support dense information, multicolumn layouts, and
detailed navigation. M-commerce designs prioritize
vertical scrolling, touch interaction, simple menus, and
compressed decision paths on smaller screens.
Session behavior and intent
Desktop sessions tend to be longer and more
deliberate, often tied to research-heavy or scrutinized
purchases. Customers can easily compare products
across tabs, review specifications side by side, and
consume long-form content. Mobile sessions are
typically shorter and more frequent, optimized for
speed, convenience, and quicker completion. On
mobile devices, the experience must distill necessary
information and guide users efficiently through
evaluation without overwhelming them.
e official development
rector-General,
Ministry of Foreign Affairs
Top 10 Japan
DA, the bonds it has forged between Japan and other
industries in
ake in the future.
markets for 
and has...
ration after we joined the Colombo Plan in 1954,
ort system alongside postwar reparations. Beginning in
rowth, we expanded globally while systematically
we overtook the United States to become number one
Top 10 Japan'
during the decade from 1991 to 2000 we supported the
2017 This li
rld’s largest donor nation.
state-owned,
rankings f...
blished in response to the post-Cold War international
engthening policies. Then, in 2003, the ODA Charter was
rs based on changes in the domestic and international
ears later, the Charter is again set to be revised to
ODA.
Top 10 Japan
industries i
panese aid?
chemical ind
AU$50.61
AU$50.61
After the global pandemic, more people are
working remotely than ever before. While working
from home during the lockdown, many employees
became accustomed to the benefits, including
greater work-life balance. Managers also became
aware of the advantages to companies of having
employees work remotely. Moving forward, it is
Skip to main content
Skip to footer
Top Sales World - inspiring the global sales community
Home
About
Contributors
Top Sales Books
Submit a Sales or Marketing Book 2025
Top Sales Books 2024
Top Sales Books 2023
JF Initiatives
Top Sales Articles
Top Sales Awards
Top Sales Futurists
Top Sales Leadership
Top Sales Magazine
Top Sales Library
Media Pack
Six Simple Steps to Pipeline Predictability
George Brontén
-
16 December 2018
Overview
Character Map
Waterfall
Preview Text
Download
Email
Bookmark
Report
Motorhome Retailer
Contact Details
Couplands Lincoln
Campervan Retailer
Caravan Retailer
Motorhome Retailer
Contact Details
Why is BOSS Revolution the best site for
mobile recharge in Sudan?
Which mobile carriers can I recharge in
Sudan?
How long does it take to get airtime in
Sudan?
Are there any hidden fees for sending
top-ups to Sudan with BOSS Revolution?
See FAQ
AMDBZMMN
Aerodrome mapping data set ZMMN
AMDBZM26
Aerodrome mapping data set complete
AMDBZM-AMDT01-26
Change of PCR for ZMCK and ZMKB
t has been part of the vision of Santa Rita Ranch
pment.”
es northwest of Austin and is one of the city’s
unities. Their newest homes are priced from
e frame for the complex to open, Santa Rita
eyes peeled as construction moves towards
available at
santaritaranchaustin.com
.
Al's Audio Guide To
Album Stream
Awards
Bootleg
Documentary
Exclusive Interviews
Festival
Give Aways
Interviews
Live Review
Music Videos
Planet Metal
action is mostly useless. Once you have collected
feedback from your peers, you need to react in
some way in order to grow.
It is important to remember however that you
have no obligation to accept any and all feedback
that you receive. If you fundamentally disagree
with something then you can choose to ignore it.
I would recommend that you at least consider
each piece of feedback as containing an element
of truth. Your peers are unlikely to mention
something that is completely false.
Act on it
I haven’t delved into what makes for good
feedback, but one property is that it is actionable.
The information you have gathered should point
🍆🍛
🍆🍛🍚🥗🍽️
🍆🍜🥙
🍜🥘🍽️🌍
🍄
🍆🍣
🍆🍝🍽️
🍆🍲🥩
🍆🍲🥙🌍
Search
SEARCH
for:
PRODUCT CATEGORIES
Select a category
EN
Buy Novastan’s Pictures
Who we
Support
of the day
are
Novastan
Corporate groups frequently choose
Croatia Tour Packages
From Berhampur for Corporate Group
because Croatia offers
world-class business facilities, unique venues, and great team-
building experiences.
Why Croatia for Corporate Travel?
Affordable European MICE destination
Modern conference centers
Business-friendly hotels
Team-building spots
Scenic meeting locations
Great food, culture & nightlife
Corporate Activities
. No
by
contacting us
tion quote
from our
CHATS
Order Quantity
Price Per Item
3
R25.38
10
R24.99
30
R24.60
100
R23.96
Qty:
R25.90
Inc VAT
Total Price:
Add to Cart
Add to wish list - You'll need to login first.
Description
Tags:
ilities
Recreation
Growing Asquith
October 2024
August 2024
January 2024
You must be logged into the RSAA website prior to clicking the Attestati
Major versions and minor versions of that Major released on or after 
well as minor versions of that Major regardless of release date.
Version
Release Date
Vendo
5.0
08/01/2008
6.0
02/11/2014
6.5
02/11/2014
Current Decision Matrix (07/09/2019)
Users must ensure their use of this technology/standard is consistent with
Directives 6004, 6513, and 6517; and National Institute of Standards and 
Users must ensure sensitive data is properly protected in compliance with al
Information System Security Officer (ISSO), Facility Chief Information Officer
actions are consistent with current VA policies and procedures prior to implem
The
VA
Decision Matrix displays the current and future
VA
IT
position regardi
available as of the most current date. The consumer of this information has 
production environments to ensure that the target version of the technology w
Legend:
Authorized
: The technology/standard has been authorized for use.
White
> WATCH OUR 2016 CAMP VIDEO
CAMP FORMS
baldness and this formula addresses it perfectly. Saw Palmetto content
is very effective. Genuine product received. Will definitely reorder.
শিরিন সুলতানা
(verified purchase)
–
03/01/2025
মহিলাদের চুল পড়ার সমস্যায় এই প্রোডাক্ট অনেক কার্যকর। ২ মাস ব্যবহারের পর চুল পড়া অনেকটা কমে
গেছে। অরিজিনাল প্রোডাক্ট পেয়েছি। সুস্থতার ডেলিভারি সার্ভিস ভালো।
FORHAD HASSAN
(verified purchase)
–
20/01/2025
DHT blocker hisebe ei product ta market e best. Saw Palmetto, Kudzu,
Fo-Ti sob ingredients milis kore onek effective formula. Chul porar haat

Task to carry out: Go over the entries above and tally the lines holding "became"; please answer with the number alone.

Written response: 2